:: Problem ::
Which lines in the data below contain the string "Rendered"? Show each one.

:: Dataset records ::

+---+

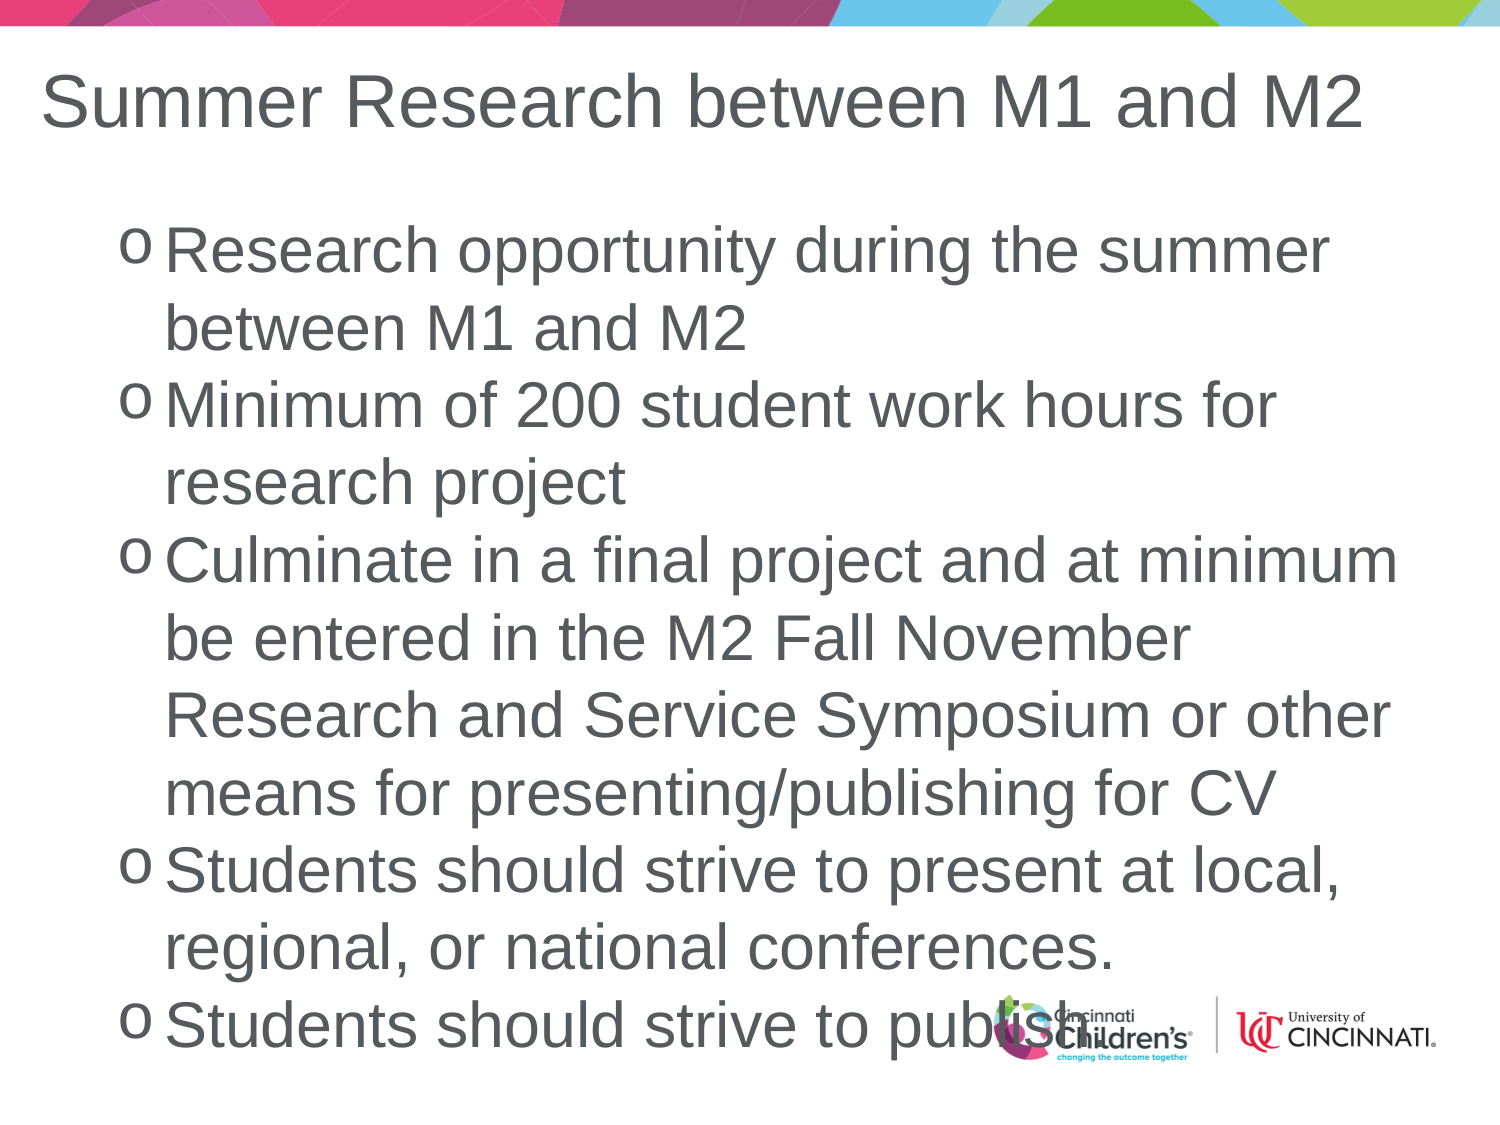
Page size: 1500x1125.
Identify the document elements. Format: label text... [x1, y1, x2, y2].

+---+

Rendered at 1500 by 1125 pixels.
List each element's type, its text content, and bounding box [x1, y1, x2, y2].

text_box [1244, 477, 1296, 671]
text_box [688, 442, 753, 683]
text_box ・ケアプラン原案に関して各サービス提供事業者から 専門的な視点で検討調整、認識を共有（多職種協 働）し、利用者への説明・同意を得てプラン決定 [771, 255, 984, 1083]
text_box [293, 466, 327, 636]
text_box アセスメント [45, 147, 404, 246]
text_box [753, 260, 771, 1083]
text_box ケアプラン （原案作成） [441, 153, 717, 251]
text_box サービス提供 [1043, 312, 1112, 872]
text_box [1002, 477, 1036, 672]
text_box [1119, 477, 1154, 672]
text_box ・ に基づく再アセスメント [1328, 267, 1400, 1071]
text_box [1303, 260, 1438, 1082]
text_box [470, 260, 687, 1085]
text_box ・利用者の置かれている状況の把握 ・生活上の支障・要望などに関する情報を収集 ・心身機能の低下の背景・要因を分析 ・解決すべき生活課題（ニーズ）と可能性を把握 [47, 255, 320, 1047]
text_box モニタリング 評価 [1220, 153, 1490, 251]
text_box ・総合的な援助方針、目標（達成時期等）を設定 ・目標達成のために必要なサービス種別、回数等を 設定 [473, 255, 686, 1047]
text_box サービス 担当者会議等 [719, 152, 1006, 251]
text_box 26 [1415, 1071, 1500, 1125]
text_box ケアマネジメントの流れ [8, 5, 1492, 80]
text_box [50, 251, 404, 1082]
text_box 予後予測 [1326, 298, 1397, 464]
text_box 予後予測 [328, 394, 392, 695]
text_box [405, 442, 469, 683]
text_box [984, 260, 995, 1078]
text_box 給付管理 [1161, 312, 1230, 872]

+---+

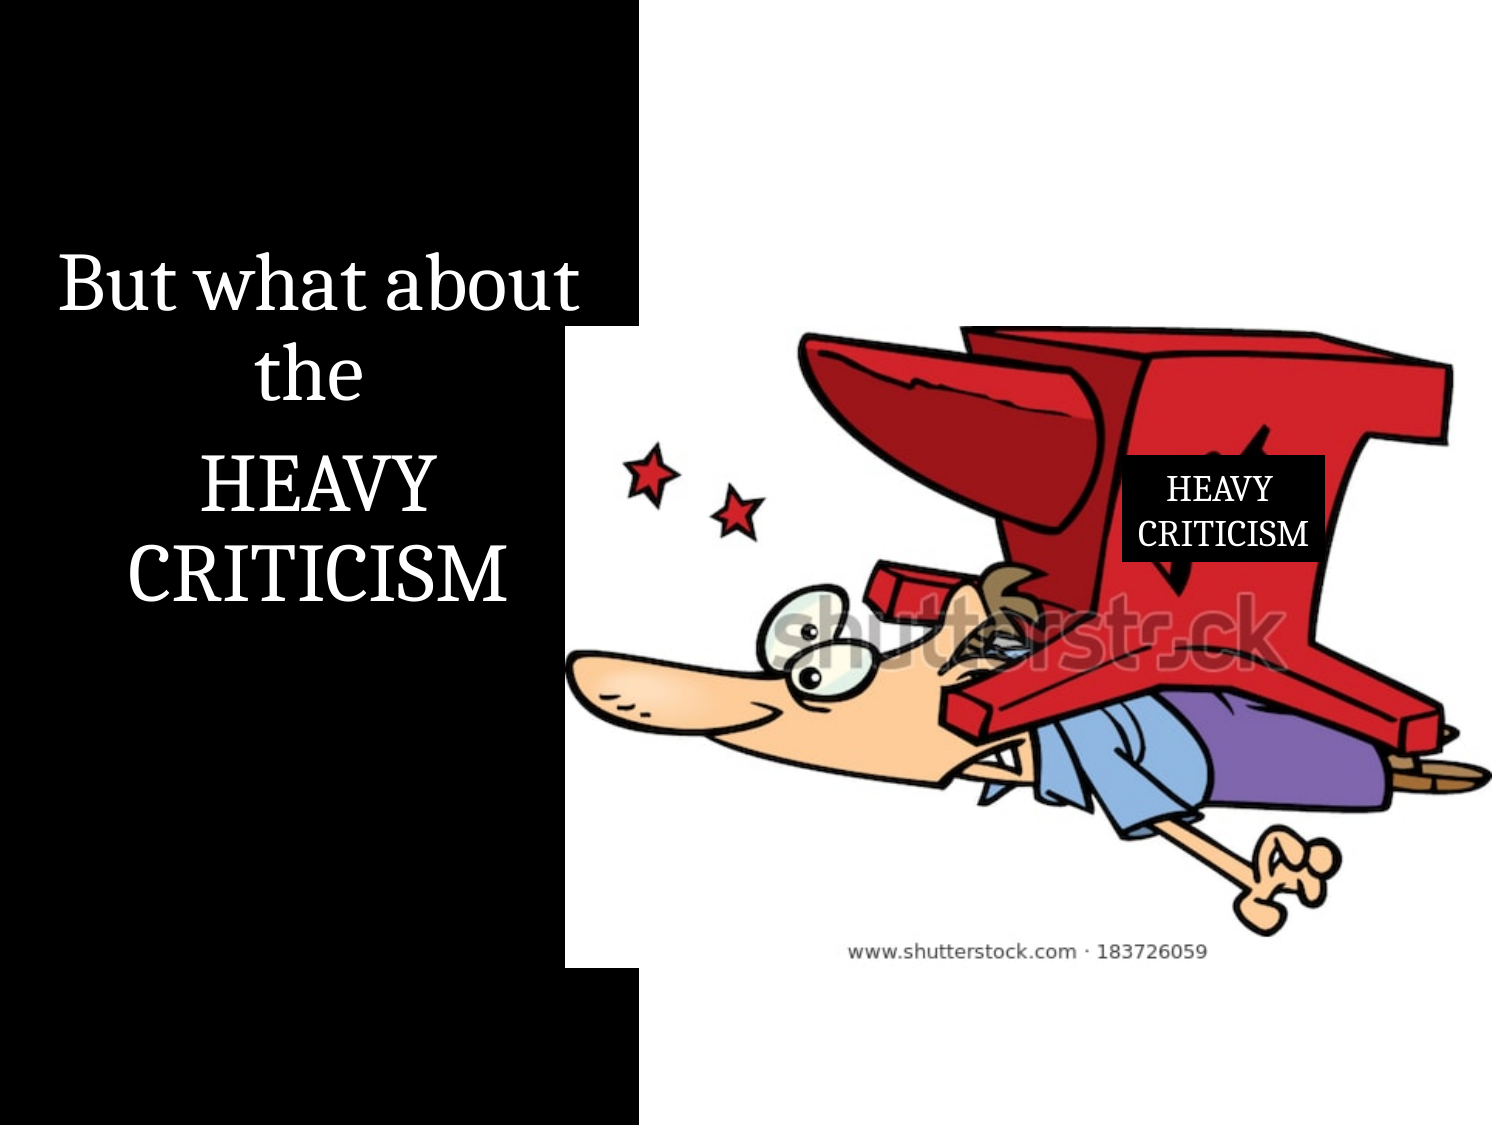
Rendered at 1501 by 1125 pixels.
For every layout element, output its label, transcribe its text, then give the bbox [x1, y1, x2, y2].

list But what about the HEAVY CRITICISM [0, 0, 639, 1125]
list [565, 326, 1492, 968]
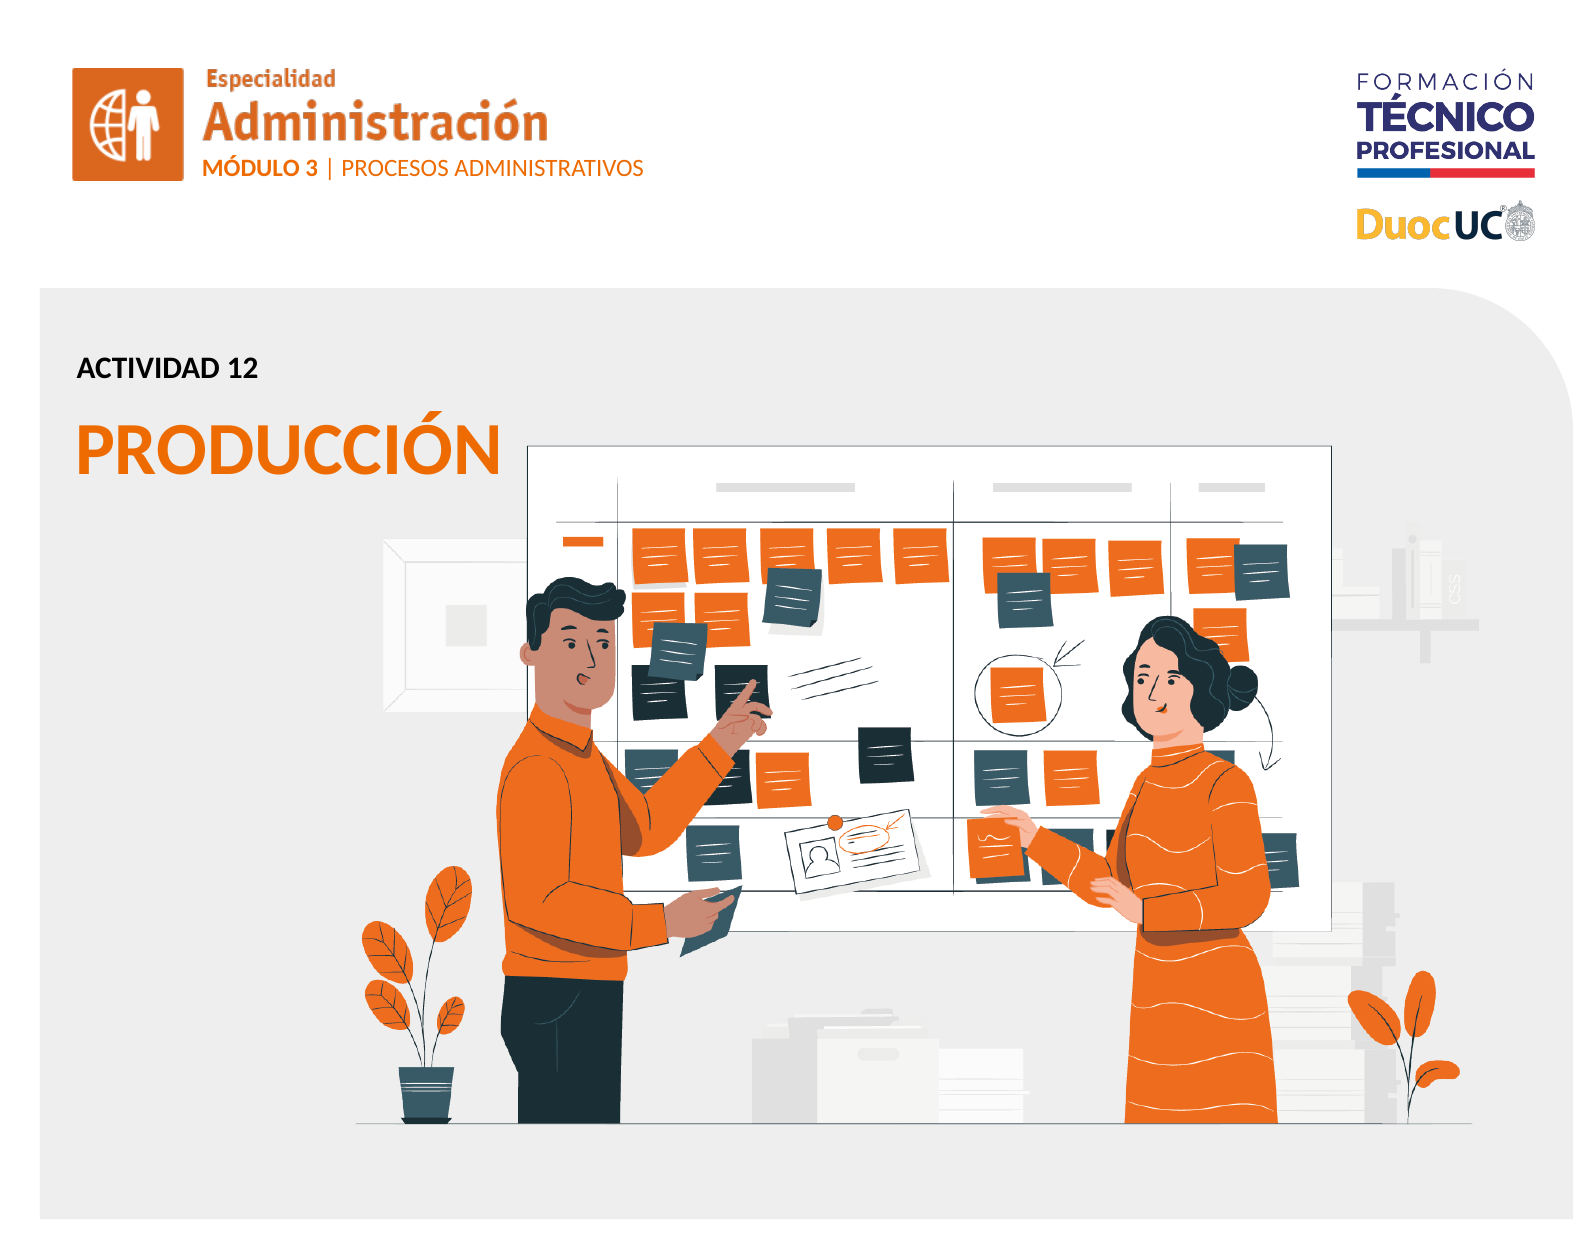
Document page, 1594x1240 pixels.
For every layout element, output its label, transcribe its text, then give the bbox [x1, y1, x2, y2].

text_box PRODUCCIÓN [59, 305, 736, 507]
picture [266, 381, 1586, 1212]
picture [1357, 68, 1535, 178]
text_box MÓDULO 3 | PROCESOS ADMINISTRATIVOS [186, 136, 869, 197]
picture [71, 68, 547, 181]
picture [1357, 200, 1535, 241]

+---+

:: Response to the task ::
Rendered at 1500 by 1125 pixels.
Rendered at 1501 by 1125 pixels.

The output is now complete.